Pembahasan yang lebih jauh terkait kekerasan budaya ini akan merujuk pada tingkat domestic bahkan ke pedesaan oleh negara dengan upaya merekonstruksi ulang praktik-praktik budaya dengan wajah baru ala rumusan negara serta menasionalisme-kan berbagai macam bentuk seni pertunjukan yang sebelumnya praktik-praktik budaya tersebut adalah warisan tradisional yang murni, otentik, atau tak tercemar. Seni-seni pertunjukan yang sebelumnya dilangsungkan oleh rakyat dan untuk rakyat itu sendiri di kemudian hari setelah “distandarisasi” oleh negara dijadikan sebagai media propaganda atas keterlibatannya dengan proyek negara-negara barat untuk multikulturalisme global, dimana seni-seni pertunjukan tradisional sebagai bagian dari produk kebudayaan menjadi aktif dan fleksibel dalam konteks melayani pemodalan global.

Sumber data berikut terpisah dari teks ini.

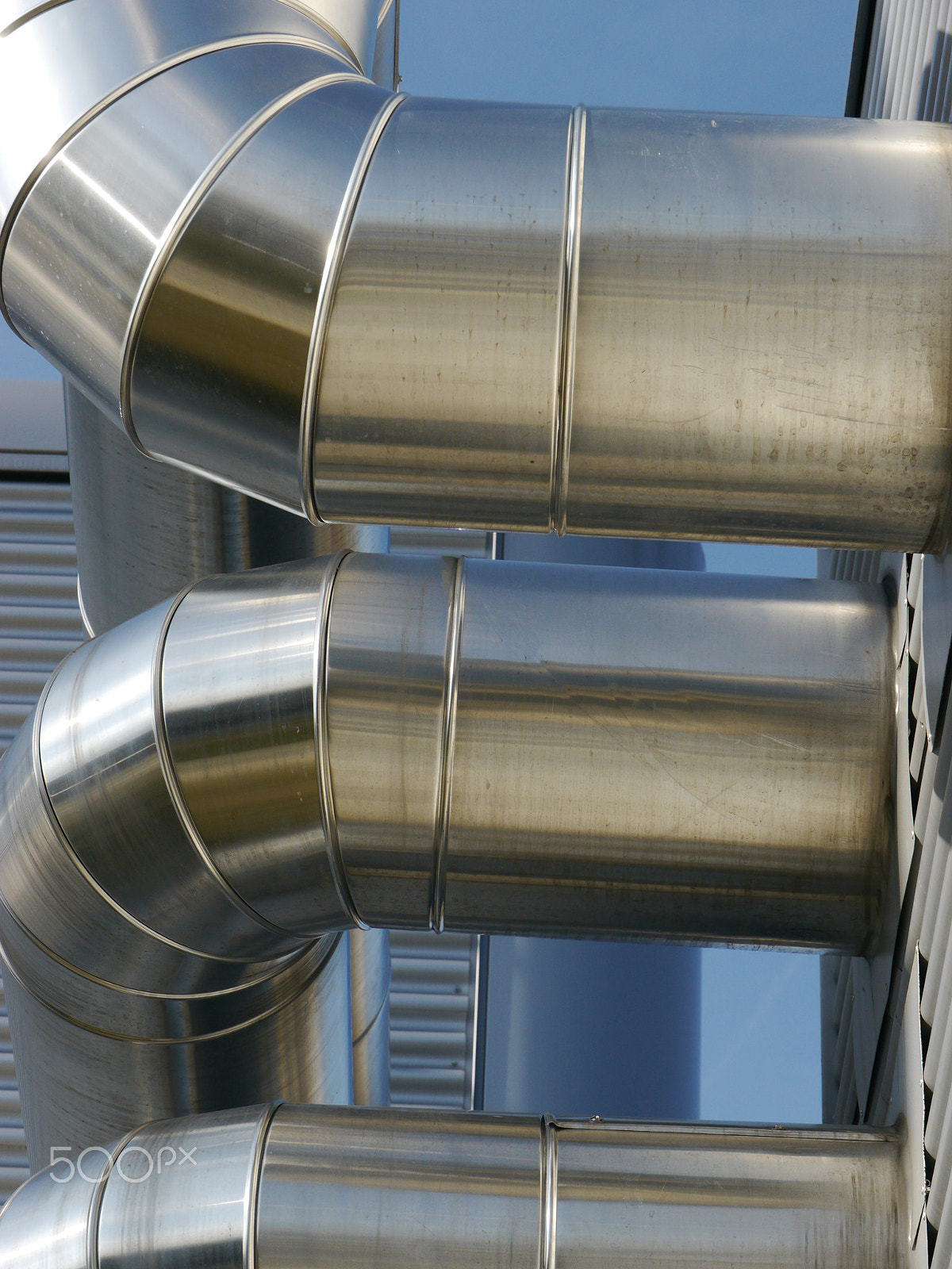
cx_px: 476
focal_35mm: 122
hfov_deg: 12.1
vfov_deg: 16.1
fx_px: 4474
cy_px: 634
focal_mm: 61
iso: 160
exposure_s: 1/320
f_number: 8
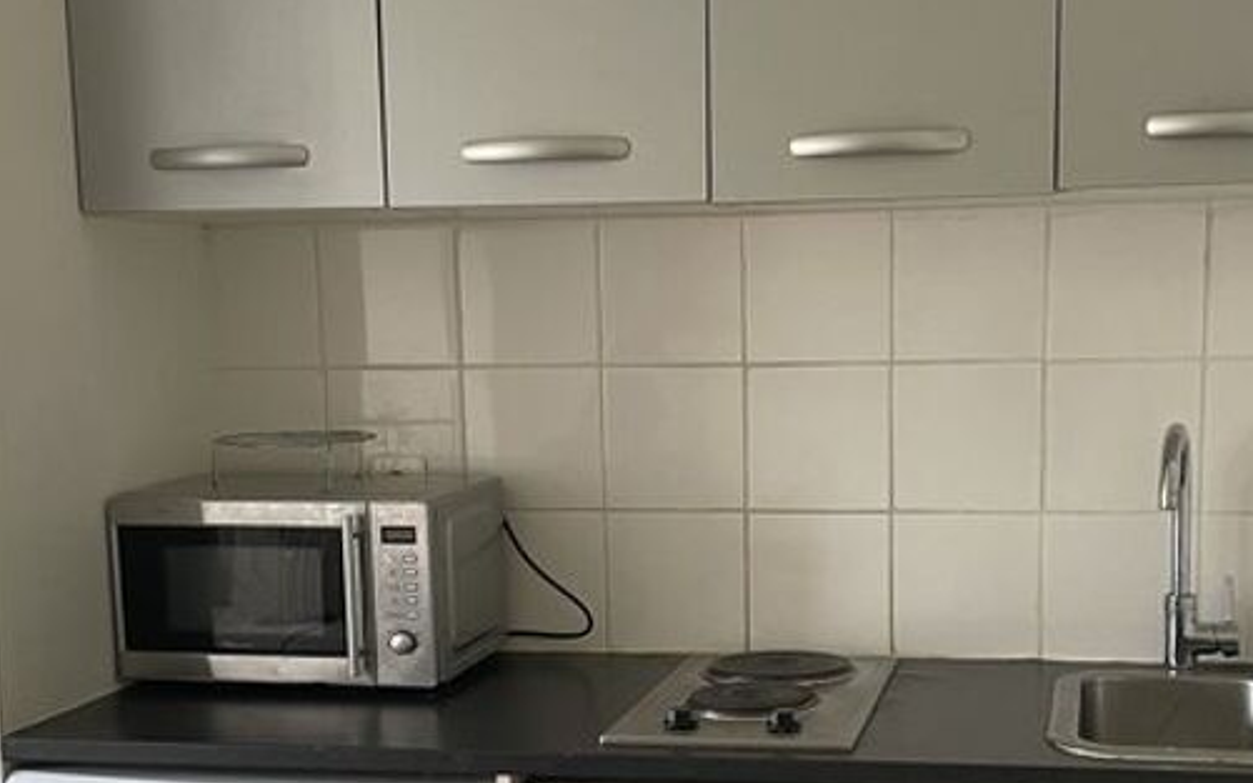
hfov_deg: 36.8
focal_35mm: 55
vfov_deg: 23.3
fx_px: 1878
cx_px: 728
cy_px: 608
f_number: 1.6
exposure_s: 1/50
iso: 80
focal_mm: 4.2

Jadi, kekerasan budaya ini dapat dikatakan sebagai sarana melegitimasi kekerasan secara langsung maupun tidak langsung. namun, kekerasan budaya sebagai salah satu kategori kekerasan memang sulit diidentifikasi, sebab sulit untuk dikenali dan diukur. Meskipun, kekerasan jenis ini memegang peran krusial dalam masyarakat. Masih Johan Galtung (1990), hal ini karena kekerasan budaya adalah "sesuatu yang 'permanen', artinya, secara esensi, selalu akan bersifat sama untuk jangka waktu yang sangat lama, menciptakan sebuah transformasi lambat terhadap dasar sebuah kebudayaan" yang menceramahi, mengajarkan, mengecam, mengarahkan dan mengaburkan kita untuk melihat eksploitasi dan represi menjadi hal yang lumrah dan alamiah atau untuk tidak melihatnya sama sekali.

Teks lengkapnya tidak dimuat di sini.